**What is needed**
Pictures stay out; please output the remaining data exactly.

Multi-view scene reconstruction data:
⁂
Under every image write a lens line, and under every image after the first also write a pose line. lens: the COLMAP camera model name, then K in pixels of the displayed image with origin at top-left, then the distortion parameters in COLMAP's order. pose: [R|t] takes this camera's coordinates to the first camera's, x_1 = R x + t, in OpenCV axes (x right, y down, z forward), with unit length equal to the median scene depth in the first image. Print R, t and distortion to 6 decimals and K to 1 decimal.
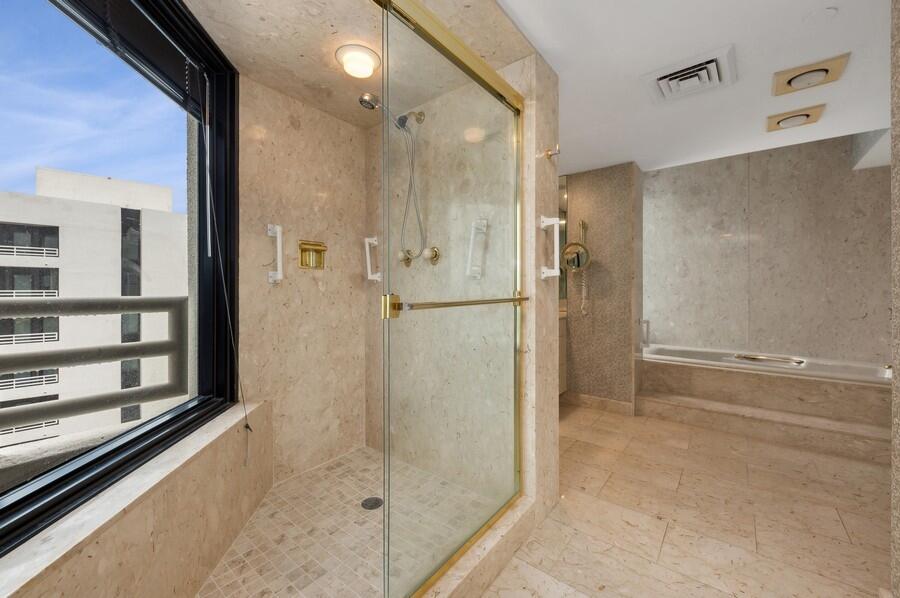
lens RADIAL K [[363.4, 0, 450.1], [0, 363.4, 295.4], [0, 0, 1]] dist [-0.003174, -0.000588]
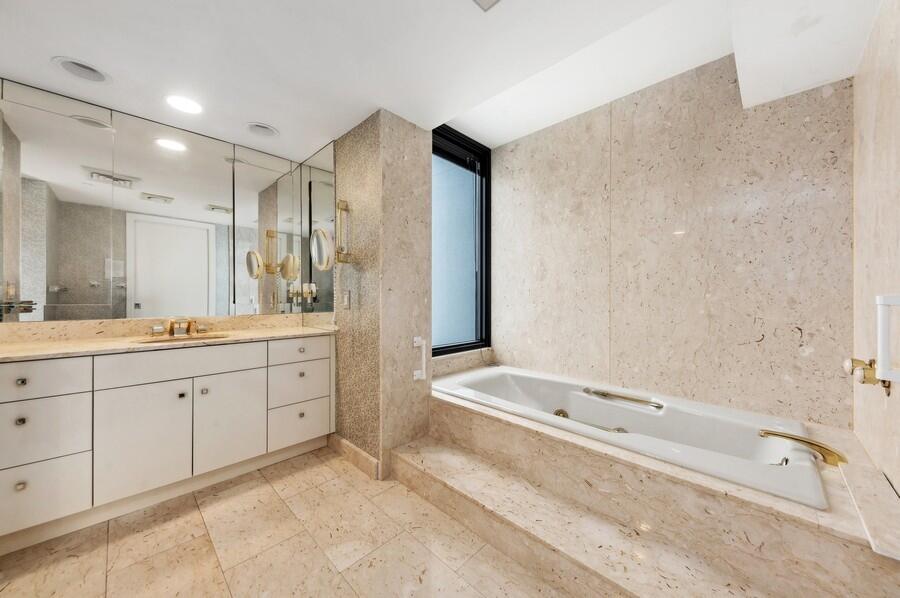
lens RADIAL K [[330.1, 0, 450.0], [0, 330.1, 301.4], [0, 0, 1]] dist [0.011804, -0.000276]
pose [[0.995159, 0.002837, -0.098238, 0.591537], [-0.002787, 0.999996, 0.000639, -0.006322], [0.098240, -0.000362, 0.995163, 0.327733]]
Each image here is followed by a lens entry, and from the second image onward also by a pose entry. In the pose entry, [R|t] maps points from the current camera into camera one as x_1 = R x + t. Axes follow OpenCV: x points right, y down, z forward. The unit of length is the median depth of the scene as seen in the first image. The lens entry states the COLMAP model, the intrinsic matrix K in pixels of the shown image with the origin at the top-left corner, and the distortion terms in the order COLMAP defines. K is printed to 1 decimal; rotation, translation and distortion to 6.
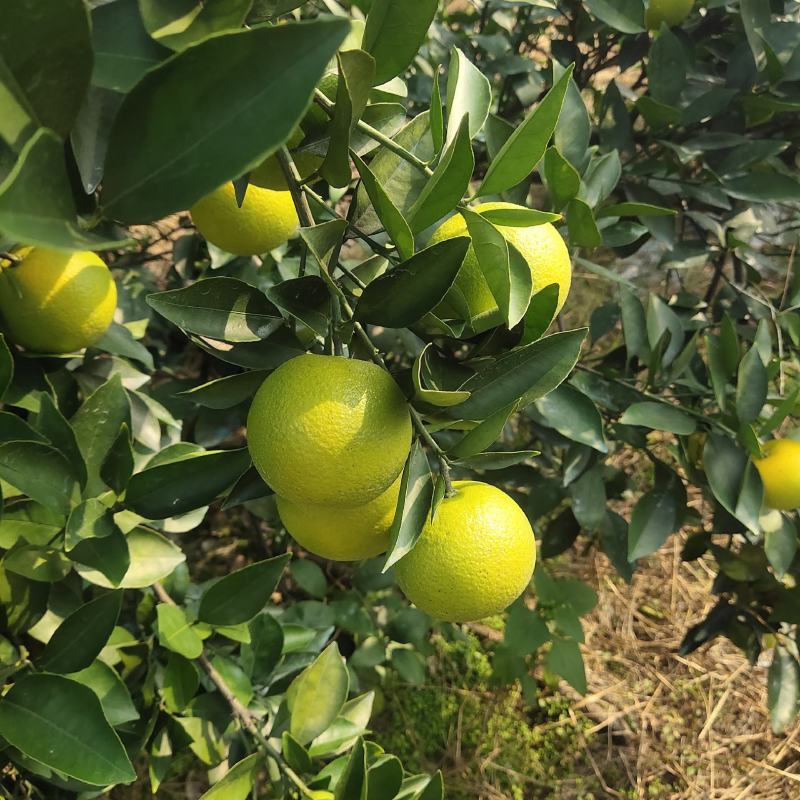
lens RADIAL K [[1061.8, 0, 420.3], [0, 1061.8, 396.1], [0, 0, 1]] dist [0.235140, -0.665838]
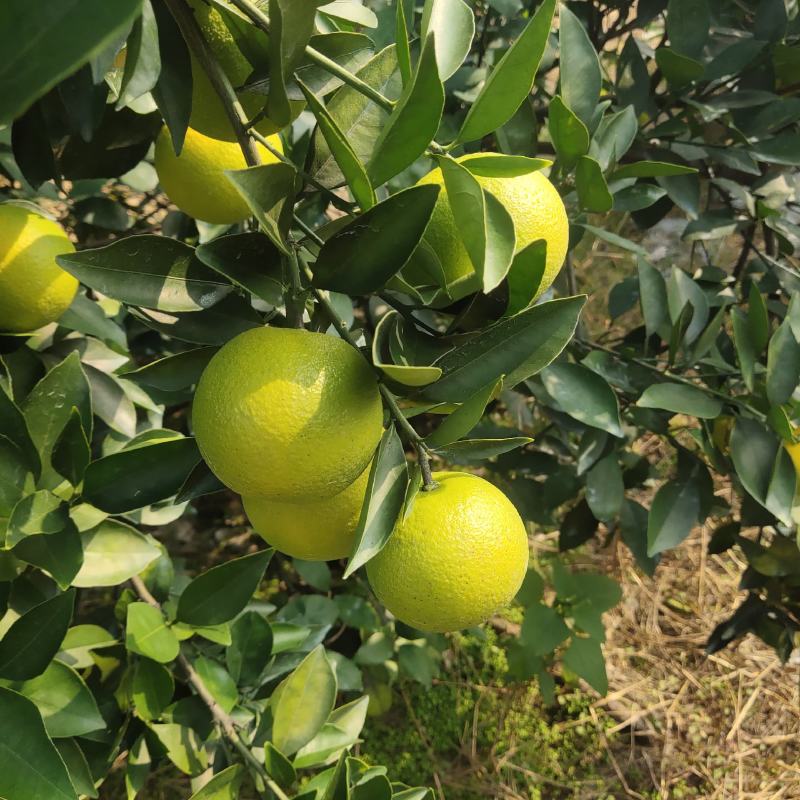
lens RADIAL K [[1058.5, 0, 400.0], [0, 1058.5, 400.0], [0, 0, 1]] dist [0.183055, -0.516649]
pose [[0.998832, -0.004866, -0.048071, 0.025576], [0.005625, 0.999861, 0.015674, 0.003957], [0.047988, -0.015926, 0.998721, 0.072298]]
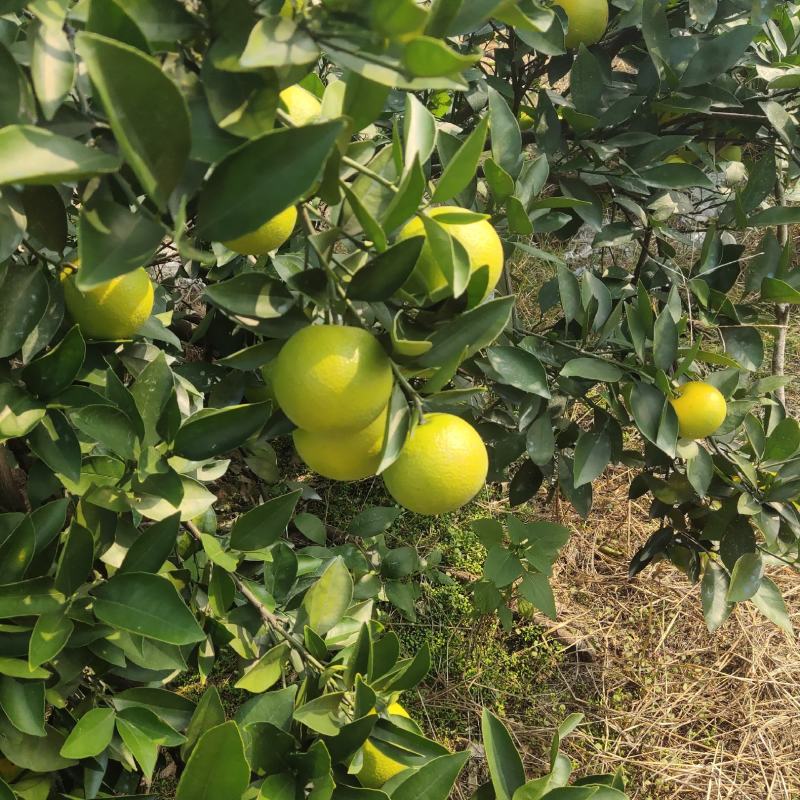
⁂
**Response box**
Under every image write a lens line, and under every image after the first also write a pose line. lens: the COLMAP camera model name, then K in pixels of the displayed image with origin at top-left, then the distortion parameters in COLMAP's order. pose: [R|t] takes this camera's coordinates to the first camera's, x_1 = R x + t, in OpenCV axes (x right, y down, z forward), with unit length equal to the median scene depth in the first image. Print R, t and distortion to 6 decimals and K to 1 decimal.
lens RADIAL K [[363.4, 0, 450.1], [0, 363.4, 295.4], [0, 0, 1]] dist [-0.003174, -0.000588]
lens RADIAL K [[330.1, 0, 450.0], [0, 330.1, 301.4], [0, 0, 1]] dist [0.011804, -0.000276]
pose [[0.995159, 0.002837, -0.098238, 0.591537], [-0.002787, 0.999996, 0.000639, -0.006322], [0.098240, -0.000362, 0.995163, 0.327733]]
Each image here is followed by a lens entry, and from the second image onward also by a pose entry. In the pose entry, [R|t] maps points from the current camera into camera one as x_1 = R x + t. Axes follow OpenCV: x points right, y down, z forward. The unit of length is the median depth of the scene as seen in the first image. The lens entry states the COLMAP model, the intrinsic matrix K in pixels of the shown image with the origin at the top-left corner, and the distortion terms in the order COLMAP defines. K is printed to 1 decimal; rotation, translation and distortion to 6.
lens RADIAL K [[1061.8, 0, 420.3], [0, 1061.8, 396.1], [0, 0, 1]] dist [0.235140, -0.665838]
lens RADIAL K [[1058.5, 0, 400.0], [0, 1058.5, 400.0], [0, 0, 1]] dist [0.183055, -0.516649]
pose [[0.998832, -0.004866, -0.048071, 0.025576], [0.005625, 0.999861, 0.015674, 0.003957], [0.047988, -0.015926, 0.998721, 0.072298]]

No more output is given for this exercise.